L’idée d’envoyer chercher les amis de Théodore ne s’était pas présentée à son esprit dans le désordre des dernières scènes, et elle fut alors un peu rassurée par la perspective de consolation que cette pensée lui offrait pour lui. Lorsqu’on eut apporté la plume et l’encre, elle écrivit à Théodore le billet suivant:
«Dans votre situation présente, vous avez besoin de tous les secours qu’on peut vous procurer; et certainement il n’y a point, dans les maladies, de cordial plus efficace que la présence d’un ami. Permettez-moi donc d’informer vos parens de votre état; ce sera pour moi une satisfaction, et, j’en suis sûre, une consolation pour vous.»
Peu de temps après avoir envoyé le billet, elle reçut un message de Théodore, par lequel il demandait très-respectueusement, mais avec beaucoup d’instance, à la voir pendant quelques minutes. Elle se rendit aussitôt à sa chambre. Ses mortelles appréhensions furent confirmées par la langueur répandue sur son visage; elle succomba presque à son saisissement, et aux efforts qu’elle fit pour dissimuler son émotion. «Je vous remercie de votre bonté, dit-il en lui tendant sa main.» Elle la reçut; s’asseyant à côté du lit, elle versa un déluge de pleurs. Quand son agitation se fut un peu calmée, ôtant son mouchoir de ses yeux, elle regarda Théodore; un sourire du plus tendre amour exprima le vif intérêt qu’il prenait à sa destinée, et porta dans son cœur une consolation passagère.
«Pardonnez cette faiblesse, dit-elle; depuis long-temps mon âme a été si diversement agitée...» Théodore l’interrompit. «—Ces larmes sont bien chères à mon cœur. Mais, pour moi-même, tâchez de vous rassurer: je ne doute point que je ne sois bientôt hors d’affaire. Le chirurgien....»

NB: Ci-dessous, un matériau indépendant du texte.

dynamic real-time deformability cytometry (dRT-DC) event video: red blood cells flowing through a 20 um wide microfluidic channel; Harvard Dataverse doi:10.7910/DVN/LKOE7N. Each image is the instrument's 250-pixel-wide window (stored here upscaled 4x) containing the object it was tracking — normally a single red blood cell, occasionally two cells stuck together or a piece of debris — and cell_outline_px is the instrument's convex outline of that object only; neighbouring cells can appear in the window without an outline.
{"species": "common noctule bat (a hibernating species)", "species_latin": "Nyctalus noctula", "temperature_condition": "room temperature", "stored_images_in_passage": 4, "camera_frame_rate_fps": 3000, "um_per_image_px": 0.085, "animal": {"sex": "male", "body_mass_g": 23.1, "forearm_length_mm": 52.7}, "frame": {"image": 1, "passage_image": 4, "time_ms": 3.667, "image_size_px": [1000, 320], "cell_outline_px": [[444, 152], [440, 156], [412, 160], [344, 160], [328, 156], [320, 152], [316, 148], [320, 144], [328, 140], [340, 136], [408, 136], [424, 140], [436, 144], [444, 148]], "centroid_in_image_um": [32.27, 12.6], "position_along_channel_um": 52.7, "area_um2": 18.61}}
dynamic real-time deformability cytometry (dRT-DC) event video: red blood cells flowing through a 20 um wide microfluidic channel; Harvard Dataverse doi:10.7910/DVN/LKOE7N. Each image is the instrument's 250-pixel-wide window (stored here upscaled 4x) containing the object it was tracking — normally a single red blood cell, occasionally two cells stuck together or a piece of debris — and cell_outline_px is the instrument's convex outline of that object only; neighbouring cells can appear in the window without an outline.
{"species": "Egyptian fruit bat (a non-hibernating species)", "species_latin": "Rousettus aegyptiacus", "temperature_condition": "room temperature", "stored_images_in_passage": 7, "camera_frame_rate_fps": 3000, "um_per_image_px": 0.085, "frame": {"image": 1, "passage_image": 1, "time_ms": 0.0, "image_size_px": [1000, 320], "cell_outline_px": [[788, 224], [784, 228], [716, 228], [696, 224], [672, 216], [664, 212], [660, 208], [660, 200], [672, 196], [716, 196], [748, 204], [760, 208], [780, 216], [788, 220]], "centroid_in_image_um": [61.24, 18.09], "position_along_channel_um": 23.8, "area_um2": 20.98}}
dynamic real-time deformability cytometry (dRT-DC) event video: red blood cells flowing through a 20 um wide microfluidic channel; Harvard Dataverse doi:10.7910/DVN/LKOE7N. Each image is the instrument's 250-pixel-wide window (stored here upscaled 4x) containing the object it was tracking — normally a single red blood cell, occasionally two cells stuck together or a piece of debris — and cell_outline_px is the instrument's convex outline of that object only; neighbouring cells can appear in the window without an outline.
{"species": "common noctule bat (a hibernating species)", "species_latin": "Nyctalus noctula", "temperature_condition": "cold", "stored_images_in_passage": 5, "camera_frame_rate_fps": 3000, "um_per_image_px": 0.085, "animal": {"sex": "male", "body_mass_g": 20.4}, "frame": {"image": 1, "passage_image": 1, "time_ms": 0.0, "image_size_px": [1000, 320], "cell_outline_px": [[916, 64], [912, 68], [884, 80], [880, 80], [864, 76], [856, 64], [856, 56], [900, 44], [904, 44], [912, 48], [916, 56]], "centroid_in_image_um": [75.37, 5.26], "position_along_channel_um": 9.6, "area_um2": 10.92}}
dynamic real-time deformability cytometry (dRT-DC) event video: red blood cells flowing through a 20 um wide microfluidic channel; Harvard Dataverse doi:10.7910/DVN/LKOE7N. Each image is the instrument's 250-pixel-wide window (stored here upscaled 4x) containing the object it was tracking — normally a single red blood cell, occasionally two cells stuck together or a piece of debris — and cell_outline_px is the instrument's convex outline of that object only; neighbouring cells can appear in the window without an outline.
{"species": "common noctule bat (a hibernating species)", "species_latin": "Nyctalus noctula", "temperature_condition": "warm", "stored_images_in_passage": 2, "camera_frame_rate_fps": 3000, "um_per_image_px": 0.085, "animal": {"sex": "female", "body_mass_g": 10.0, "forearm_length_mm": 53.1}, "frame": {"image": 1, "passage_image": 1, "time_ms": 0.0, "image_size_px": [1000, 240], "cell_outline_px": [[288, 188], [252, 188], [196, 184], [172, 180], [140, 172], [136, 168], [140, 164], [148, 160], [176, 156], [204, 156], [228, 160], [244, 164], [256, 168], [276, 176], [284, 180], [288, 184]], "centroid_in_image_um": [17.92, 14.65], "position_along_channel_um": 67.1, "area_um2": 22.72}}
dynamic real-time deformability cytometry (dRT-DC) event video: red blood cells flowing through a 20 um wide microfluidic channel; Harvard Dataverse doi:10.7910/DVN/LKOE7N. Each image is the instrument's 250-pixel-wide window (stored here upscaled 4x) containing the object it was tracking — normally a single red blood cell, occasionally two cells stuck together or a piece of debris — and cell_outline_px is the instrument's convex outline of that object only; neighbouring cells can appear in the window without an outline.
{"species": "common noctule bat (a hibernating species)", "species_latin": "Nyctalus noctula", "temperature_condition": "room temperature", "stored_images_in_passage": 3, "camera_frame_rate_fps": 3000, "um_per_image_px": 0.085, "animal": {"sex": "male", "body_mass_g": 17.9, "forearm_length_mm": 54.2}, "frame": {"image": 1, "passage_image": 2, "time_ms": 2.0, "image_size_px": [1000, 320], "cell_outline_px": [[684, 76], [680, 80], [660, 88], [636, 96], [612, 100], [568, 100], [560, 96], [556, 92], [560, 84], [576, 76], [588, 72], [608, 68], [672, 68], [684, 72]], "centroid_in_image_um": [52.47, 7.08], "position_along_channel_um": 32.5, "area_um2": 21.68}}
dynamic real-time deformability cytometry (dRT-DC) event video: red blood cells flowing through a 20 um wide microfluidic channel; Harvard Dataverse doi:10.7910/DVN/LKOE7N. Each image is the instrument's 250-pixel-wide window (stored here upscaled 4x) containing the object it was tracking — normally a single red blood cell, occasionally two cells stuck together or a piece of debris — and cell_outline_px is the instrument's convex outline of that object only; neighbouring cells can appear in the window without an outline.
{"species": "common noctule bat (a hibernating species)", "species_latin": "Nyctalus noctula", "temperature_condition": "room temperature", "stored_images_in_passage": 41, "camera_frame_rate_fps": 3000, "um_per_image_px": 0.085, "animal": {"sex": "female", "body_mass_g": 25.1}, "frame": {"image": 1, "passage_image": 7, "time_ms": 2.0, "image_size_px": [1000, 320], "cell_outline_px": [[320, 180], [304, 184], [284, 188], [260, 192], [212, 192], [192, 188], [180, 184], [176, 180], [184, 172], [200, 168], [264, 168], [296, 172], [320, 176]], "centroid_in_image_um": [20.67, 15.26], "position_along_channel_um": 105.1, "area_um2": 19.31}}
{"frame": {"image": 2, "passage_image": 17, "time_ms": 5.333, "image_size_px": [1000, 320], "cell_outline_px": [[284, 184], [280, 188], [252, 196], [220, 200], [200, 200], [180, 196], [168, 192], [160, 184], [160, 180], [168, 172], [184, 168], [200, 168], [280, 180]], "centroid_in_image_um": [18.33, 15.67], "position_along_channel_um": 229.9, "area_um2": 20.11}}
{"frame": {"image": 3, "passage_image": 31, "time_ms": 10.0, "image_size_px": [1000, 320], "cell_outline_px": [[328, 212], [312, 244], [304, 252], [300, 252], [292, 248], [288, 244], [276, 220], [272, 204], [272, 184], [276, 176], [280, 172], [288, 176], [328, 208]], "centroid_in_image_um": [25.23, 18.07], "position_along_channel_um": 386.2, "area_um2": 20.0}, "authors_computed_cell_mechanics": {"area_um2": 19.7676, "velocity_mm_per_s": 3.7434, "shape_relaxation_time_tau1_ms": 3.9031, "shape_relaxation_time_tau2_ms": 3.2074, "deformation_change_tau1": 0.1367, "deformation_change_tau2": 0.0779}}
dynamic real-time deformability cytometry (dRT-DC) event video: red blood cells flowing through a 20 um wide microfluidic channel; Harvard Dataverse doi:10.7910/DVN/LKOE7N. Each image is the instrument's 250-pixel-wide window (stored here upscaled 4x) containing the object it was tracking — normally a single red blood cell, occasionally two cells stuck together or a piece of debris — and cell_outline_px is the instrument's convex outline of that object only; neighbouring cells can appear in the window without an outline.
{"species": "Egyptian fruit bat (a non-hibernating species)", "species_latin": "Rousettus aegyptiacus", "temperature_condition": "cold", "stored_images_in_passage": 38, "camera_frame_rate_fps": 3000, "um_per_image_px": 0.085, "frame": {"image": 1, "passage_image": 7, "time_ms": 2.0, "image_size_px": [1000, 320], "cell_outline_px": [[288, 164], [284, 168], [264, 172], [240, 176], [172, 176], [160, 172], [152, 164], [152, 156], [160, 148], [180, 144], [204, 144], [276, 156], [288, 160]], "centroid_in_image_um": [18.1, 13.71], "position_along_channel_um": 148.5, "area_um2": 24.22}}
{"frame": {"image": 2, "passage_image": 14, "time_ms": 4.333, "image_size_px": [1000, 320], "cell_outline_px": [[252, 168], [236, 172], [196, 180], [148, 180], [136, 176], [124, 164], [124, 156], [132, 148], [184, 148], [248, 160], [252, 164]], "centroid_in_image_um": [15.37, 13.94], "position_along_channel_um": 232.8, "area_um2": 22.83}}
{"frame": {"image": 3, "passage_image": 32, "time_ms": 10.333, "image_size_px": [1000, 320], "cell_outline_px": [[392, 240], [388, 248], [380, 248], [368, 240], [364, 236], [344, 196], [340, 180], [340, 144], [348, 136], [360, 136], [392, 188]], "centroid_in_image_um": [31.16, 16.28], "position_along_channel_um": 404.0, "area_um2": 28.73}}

«Je n’aime point cet homme, dit Adeline; mais dites-moi comment vous vous trouvez vous-même.» Il l’assura qu’il se sentait alors beaucoup mieux qu’il n’avait encore été; et, lui parlant de son tendre billet, il passa au motif qui lui avait fait demander à la voir. «Mes parens, dit-il, résident fort loin d’ici, et je suis bien sûr que leur affection pour moi est telle, que, s’ils étaient informés de mon état, aucune considération ne pourrait les empêcher de voler à mon secours; mais, avant qu’ils fussent arrivés, leur présence deviendrait probablement inutile. Adeline le regarda avec intérêt. «Je serai sûrement rétabli, poursuivit-il en souriant, avant qu’une lettre leur fût parvenue; ce serait donc leur causer une peine et un voyage superflus. Pour votre tranquillité, Adeline, je voudrais qu’ils fussent ici; mais peu de jours suffiront pour nous éclairer sur les suites de ma blessure. Attendons au moins jusqu’alors, et nous prendrons conseil des circonstances.»
Adeline n’insista pas sur ce point, et revint à un objet d’un intérêt beaucoup plus pressant. «Je désirerais, dit-elle, que vous eussiez un plus habile chirurgien. Vous connaissez mieux que moi la géographie de la province; sommes-nous voisins de quelque ville où l’on puisse consulter une autre personne?»